Morgan Kevin, Sadofsky Laura Rachel, Morice Alyn Hugh
Centre for Cardiovascular and Metabolic Research, Hull-York Medical School, University of Hull, Daisy Building, Castle Hill Hospital, Cottingham, Hull HU16 5JQ, U.K.
Biosci Rep. 2015 Sep 1;35(5):e00255. doi: 10.1042/BSR20150108.
Multiple mis-sense variants of TRPA1 (transient receptor potential A1) and TRPM8 (transient receptor potential M8) are recorded in the human genome single nt polymorphism (SNP) database, but their potential impact on channel signalling in patho-physiology is not fully explored. Variants, mostly quite rare in the general human population, alter sites in different structural domains of these homo-tetrameric ion channel proteins. The effects of individual SNPs affecting the large cytoplasmic N-terminal domain have not been completely documented for TRPM8 or TRPA1. We examined the Ca(2+) signalling properties of a short-list of eight variants affecting the N-terminal domain by individual expression in human embryonic kidney HEK293 or neuroblastoma (SH-SY5Y) cell lines (four SNP variants for TRPM8: G150R, K423N, R475C, R485W and four for TRPA1: Y69C, A366D, E477K, D573A). These were compared with TRPA1 SNP variants affecting intracellular loops located beyond the N-terminal domain and associated with gain of function (such as increased sensitivity to agonists: TRPA1 R797T and N855S). A substitution in TRPA1 (Y69C) exhibited high expression/sensitivity to agonists (high iCa(2+)max (maximum level of intracellular calcium ion), similar to R797T, but less sensitive than N855S), whereas each of the other non-conservative substitutions exhibited poor signalling response (low iCa(2+)max). Responses from these poorly expressed variants could be salvaged, to different extents, by pre-treating cells with the Src (Src protein) family inhibitor protein kinase inhibitor PP2 (PP2: 4-Amino-3-(4-chlorophenyl)-1-(t-butyl)-1H-pyrazolo[3,4-d]pyrimidine, 4-Amino-5-(4-chlorophenyl)-7-(t-butyl)pyrazolo[3,4-d]pyrimidine), or with micromolar Zn(2+). The TRPA1 variants and several experimental mutants (TRPA1 Y97F, Y226F and YY654-655FF) expressed poorly in SH-SY5Y compared with HEK293 cells. More in-depth studies are needed to identify SNP variants eliciting gain of function in these TRP (transient receptor potential) channels and to assess their roles in medical conditions.

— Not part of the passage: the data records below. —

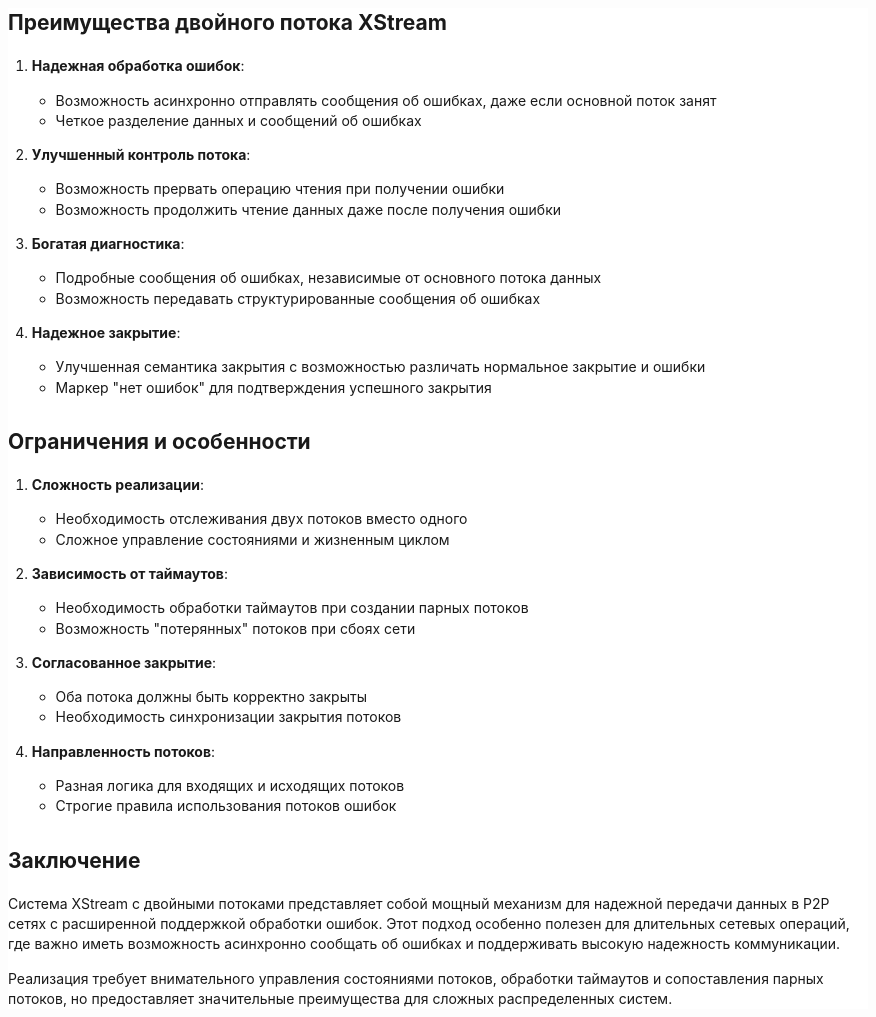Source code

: ## Преимущества двойного потока XStream

1. **Надежная обработка ошибок**: 
   - Возможность асинхронно отправлять сообщения об ошибках, даже если основной поток занят
   - Четкое разделение данных и сообщений об ошибках

2. **Улучшенный контроль потока**:
   - Возможность прервать операцию чтения при получении ошибки
   - Возможность продолжить чтение данных даже после получения ошибки

3. **Богатая диагностика**:
   - Подробные сообщения об ошибках, независимые от основного потока данных
   - Возможность передавать структурированные сообщения об ошибках

4. **Надежное закрытие**:
   - Улучшенная семантика закрытия с возможностью различать нормальное закрытие и ошибки
   - Маркер "нет ошибок" для подтверждения успешного закрытия

## Ограничения и особенности

1. **Сложность реализации**:
   - Необходимость отслеживания двух потоков вместо одного
   - Сложное управление состояниями и жизненным циклом

2. **Зависимость от таймаутов**:
   - Необходимость обработки таймаутов при создании парных потоков
   - Возможность "потерянных" потоков при сбоях сети

3. **Согласованное закрытие**:
   - Оба потока должны быть корректно закрыты
   - Необходимость синхронизации закрытия потоков

4. **Направленность потоков**:
   - Разная логика для входящих и исходящих потоков
   - Строгие правила использования потоков ошибок

## Заключение

Система XStream с двойными потоками представляет собой мощный механизм для надежной передачи данных в P2P сетях с расширенной поддержкой обработки ошибок. Этот подход особенно полезен для длительных сетевых операций, где важно иметь возможность асинхронно сообщать об ошибках и поддерживать высокую надежность коммуникации.

Реализация требует внимательного управления состояниями потоков, обработки таймаутов и сопоставления парных потоков, но предоставляет значительные преимущества для сложных распределенных систем.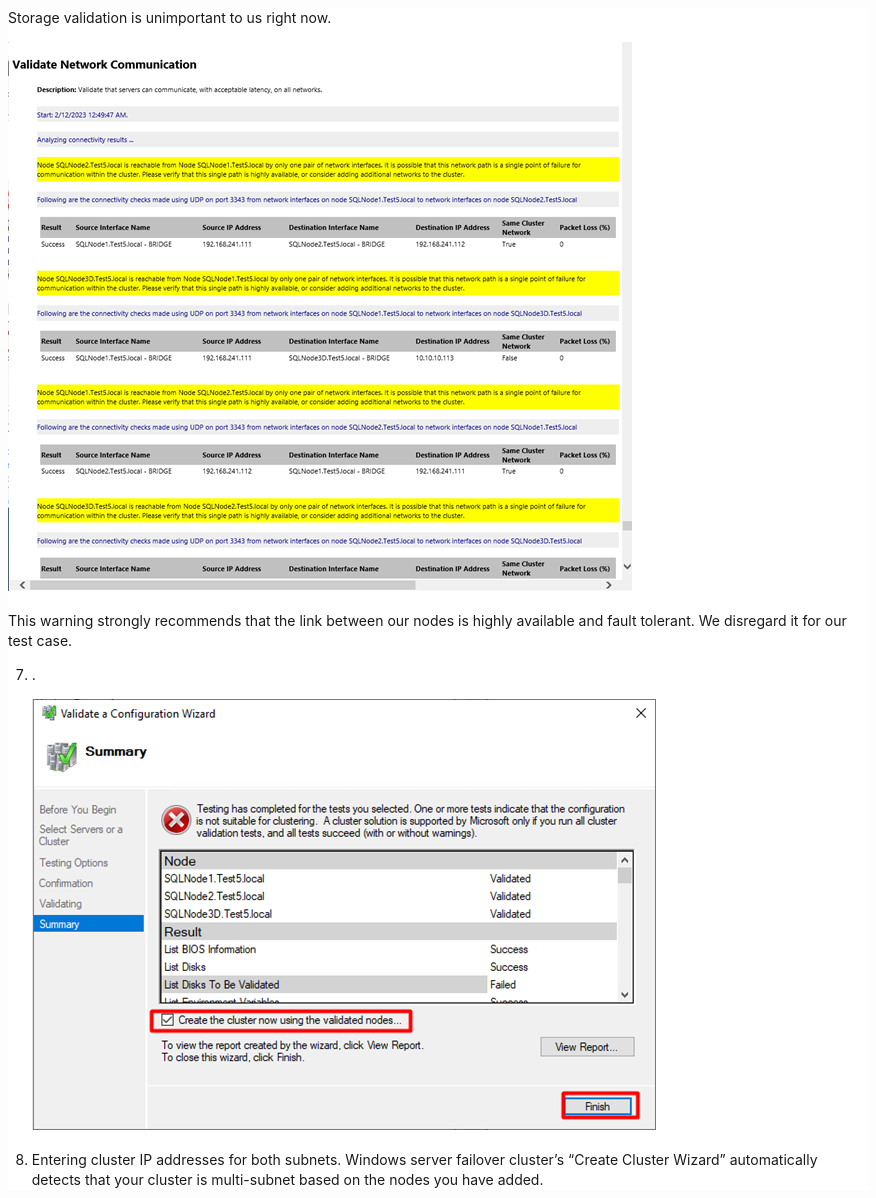 Storage validation is unimportant to us right now.

![1736789400726](image/setup_MSSQL_multisubnet_AlwaysOn-Copy/1736789400726.png)

This warning strongly recommends that the
link between our nodes is highly available and fault tolerant. We disregard it
for our test case.

7. .

   ![1736789420213](image/setup_MSSQL_multisubnet_AlwaysOn-Copy/1736789420213.png)
8. Entering cluster IP addresses for both subnets. Windows server failover cluster’s “Create Cluster Wizard”
   automatically detects that your cluster is multi-subnet based on the nodes you
   have added.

在人类基因组单核苷酸多态性(SNP)数据库中记录了瞬时受体电位A1(TRPA1)和瞬时受体电位M8(TRPM8)的多个错义变体,但它们在病理生理学中对通道信号传导的潜在影响尚未得到充分研究。这些变体在普通人群中大多相当罕见,它们改变了这些同四聚体离子通道蛋白不同结构域中的位点。对于TRPM8或TRPA1,影响大的胞质N末端结构域的单个SNP的作用尚未完全记录。我们通过在人胚肾HEK293或神经母细胞瘤(SH-SY5Y)细胞系中单独表达,研究了影响N末端结构域的八个变体的短名单的Ca(2+)信号特性(TRPM8的四个SNP变体:G150R、K423N、R475C、R485W和TRPA1的四个:Y69C、A366D、E477K、D573A)。将这些与影响位于N末端结构域之外的细胞内环并与功能增强相关的TRPA1 SNP变体(如对激动剂的敏感性增加:TRPA1 R797T和N855S)进行比较。TRPA1中的一个替代(Y69C)表现出对激动剂的高表达/敏感性(高iCa(2+)max(细胞内钙离子的最大水平),类似于R797T,但比N855S敏感性低),而其他非保守替代中的每一个都表现出差的信号反应(低iCa(2+)max)。通过用Src(Src蛋白)家族抑制剂蛋白激酶抑制剂PP2(PP2:4-氨基-3-(4-氯苯基)-1-(叔丁基)-1H-吡唑并[3,4-d]嘧啶,4-氨基-5-(4-氯苯基)-7-(叔丁基)吡唑并[3,4-d]嘧啶)或微摩尔Zn(2+)预处理细胞,可以在不同程度上挽救这些低表达变体的反应。与HEK293细胞相比,TRPA1变体和几个实验突变体(TRPA1 Y97F、Y226F和YY654-655FF)在SH-SY5Y中的表达较差。需要更深入的研究来鉴定在这些瞬时受体电位(TRP)通道中引发功能增强的SNP变体,并评估它们在医学病症中的作用。